Task description - Scan the data beneath this task and copy each line that includes "Konfiguroi".

========

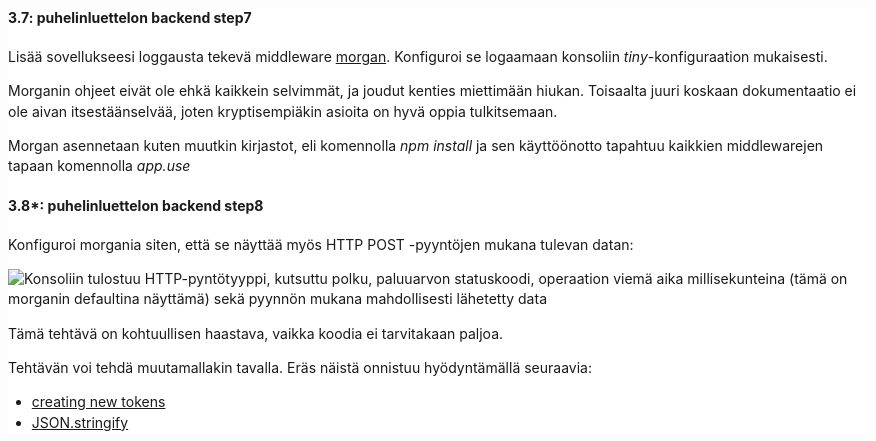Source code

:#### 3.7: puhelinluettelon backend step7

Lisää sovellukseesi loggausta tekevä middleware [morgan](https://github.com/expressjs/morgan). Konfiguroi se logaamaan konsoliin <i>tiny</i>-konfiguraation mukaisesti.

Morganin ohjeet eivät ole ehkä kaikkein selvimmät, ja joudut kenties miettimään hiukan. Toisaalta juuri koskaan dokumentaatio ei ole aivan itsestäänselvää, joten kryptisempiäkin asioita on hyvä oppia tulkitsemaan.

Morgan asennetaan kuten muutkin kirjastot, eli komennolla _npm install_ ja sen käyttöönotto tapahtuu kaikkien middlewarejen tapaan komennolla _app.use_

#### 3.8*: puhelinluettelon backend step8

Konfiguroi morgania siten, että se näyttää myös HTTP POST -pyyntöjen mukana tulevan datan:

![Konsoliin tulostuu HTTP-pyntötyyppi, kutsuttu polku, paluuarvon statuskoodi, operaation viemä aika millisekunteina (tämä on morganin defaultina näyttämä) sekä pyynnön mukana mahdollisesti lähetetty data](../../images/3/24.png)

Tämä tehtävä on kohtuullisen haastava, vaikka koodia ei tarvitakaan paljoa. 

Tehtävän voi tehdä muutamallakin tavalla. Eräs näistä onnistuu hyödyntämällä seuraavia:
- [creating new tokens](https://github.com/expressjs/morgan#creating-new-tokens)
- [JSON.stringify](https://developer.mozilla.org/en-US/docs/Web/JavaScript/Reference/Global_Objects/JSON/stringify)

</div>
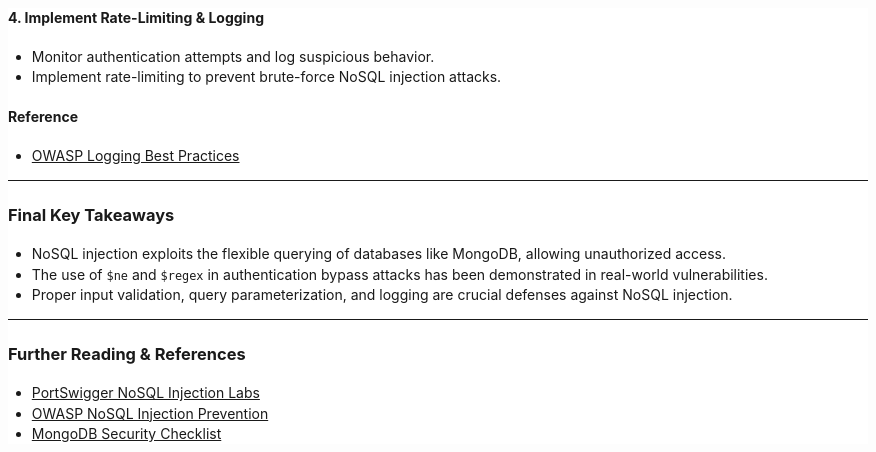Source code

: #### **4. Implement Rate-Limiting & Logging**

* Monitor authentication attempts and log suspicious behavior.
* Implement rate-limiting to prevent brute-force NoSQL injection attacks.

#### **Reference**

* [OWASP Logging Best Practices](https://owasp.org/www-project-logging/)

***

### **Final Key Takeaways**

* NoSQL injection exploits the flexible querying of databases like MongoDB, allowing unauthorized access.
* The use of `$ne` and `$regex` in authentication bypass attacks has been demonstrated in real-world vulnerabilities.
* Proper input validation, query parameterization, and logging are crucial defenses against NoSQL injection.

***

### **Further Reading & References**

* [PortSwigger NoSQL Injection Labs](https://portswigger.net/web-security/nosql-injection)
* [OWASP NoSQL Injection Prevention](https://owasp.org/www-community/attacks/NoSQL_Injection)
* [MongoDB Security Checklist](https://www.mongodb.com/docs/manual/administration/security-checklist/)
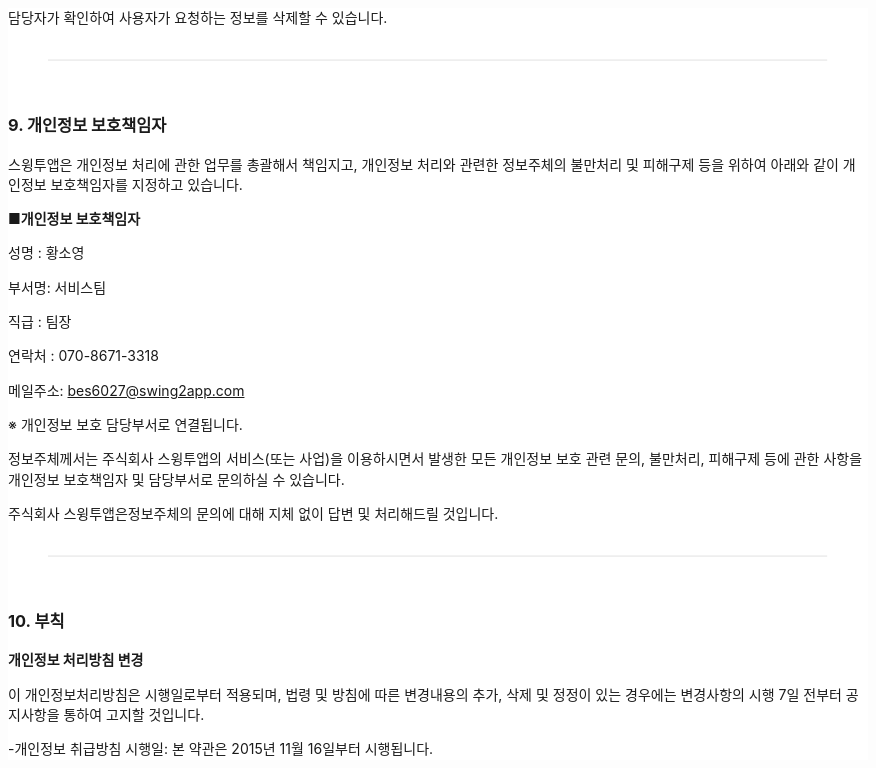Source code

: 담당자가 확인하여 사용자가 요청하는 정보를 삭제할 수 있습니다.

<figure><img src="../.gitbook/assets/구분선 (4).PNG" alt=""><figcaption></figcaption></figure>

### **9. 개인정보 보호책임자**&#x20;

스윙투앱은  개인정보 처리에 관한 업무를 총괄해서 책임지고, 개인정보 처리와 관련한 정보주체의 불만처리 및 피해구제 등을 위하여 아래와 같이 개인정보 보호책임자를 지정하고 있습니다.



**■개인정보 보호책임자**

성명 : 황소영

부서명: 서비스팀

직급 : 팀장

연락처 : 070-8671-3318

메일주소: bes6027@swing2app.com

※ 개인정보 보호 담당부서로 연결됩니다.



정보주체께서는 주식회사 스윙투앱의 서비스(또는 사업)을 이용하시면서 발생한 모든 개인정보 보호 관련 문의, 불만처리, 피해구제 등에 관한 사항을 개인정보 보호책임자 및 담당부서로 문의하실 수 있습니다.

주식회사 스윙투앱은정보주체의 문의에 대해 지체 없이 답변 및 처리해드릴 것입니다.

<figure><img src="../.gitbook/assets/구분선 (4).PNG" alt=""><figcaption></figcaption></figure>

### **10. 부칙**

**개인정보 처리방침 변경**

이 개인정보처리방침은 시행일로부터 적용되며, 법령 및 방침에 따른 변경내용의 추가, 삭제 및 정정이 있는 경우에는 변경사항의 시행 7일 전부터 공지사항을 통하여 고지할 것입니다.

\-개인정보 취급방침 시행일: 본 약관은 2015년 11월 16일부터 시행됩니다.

========

Solution to this task -
Lisää sovellukseesi loggausta tekevä middleware [morgan](https://github.com/expressjs/morgan). Konfiguroi se logaamaan konsoliin <i>tiny</i>-konfiguraation mukaisesti.
Konfiguroi morgania siten, että se näyttää myös HTTP POST -pyyntöjen mukana tulevan datan:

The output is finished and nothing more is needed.